Watergate affair forces Nixon’s resignation.
Gerald Ford becomes President.
1975
The Philosophy of Andy Warhol (From A to B and Back Again), written with Pat Hackett.
Warhol’s links with the Iranian royal family lead to his invitation to a White House banquet in honour of the Shah.
1976
Warhol makes the Skulls series and Bad, his last film.
Jimmy Carter elected President.
Film Taxi Driver is released.
1977
Studio 54 night club opens in New York. Warhol becomes a regular. Warhol’s folk-art collection is exhibited at the Museum of American Folk Art.
Punk rock is at its peak.
Elvis Presley dies.
1978
Warhol produces Oxidation and Shadows pictures, as well as portraits of Liza Minnelli, Muhammad Ali and Man Ray.
1979
Warhol creates the Retrospectives and Reversal series. A book of photographs, Andy Warhol’s Exposures, is published.
The Shah of Iran is overthrown.
The US embassy in Tehran is seized and occupied.
1980s
1980
POPism The Warhol ’60s, a memoir dictated by Warhol to Pat Hackett is published.
A talk-show Andy Warhol’s TV is shown on a cable channel and runs until 1982.
Warhol and Fred Hughes attend an audience with the Pope.

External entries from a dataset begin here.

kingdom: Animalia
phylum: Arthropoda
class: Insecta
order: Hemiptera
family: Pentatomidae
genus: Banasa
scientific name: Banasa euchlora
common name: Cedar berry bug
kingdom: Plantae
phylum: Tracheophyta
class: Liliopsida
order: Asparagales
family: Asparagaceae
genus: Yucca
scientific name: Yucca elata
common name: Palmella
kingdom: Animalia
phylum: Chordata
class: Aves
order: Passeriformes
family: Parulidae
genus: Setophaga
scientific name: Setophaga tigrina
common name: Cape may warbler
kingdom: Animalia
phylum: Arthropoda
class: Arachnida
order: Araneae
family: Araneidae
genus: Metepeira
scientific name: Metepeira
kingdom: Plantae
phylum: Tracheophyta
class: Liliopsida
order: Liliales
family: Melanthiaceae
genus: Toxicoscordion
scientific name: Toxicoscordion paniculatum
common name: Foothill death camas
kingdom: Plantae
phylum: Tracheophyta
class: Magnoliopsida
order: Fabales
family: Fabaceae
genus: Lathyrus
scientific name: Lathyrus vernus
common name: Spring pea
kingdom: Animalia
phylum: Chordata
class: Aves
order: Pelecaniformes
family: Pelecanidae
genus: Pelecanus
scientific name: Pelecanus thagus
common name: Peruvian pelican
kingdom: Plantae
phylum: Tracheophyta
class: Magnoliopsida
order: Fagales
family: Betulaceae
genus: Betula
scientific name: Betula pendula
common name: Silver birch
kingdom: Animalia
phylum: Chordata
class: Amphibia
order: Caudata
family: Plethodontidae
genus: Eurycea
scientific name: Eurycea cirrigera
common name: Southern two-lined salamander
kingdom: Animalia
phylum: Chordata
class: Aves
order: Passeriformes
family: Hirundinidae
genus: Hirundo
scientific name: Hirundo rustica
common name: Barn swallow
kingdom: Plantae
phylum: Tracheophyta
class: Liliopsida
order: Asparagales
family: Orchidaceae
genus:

Ronald Reagan elected President.
John Lennon shot dead in New York.
1981
Warhol is engaged on several groups of works - Crosses, Dollar Signs, Guns, Knives – and a series based on American myths.
1982
For the Berlin Zeitgeist exhibition, Warhol creates pictures with motifs derived from Berlin. He travels to Paris, Zurich and China. He accepts more and more advertising commissions.
1984
Warhol creates the Rorschach paintings. He buys the Edison Building on East 33rd Street to house his studio, office and Interview magazine.
Ronald Reagan elected for second term.
AIDS virus identified.
Bright Lights, Big City by Jay McInerney published.
1985
Warhol paints Ads, based on advertising motifs and publishes America, a book of photographs. He exhibits the Collaboration Works, produced jointly with the young artist Jean-Michel Basquiat.
1986
Warhol produces the Camouflage pictures and re-workings of Leonardo’s Last Supper. His television series appears on MTV as Andy Warhol’s Fifteen Minutes.
1987
Warhol visits Milan for an exhibition of his Last Supper pictures. On 22 February Warhol dies unexpectedly in a New York hospital following a gall bladder operation. He is buried in Pittsburgh with only immediate family and friends present. More than 2,000 mourners attend a memorial service in St Patrick’s Cathedral, New York.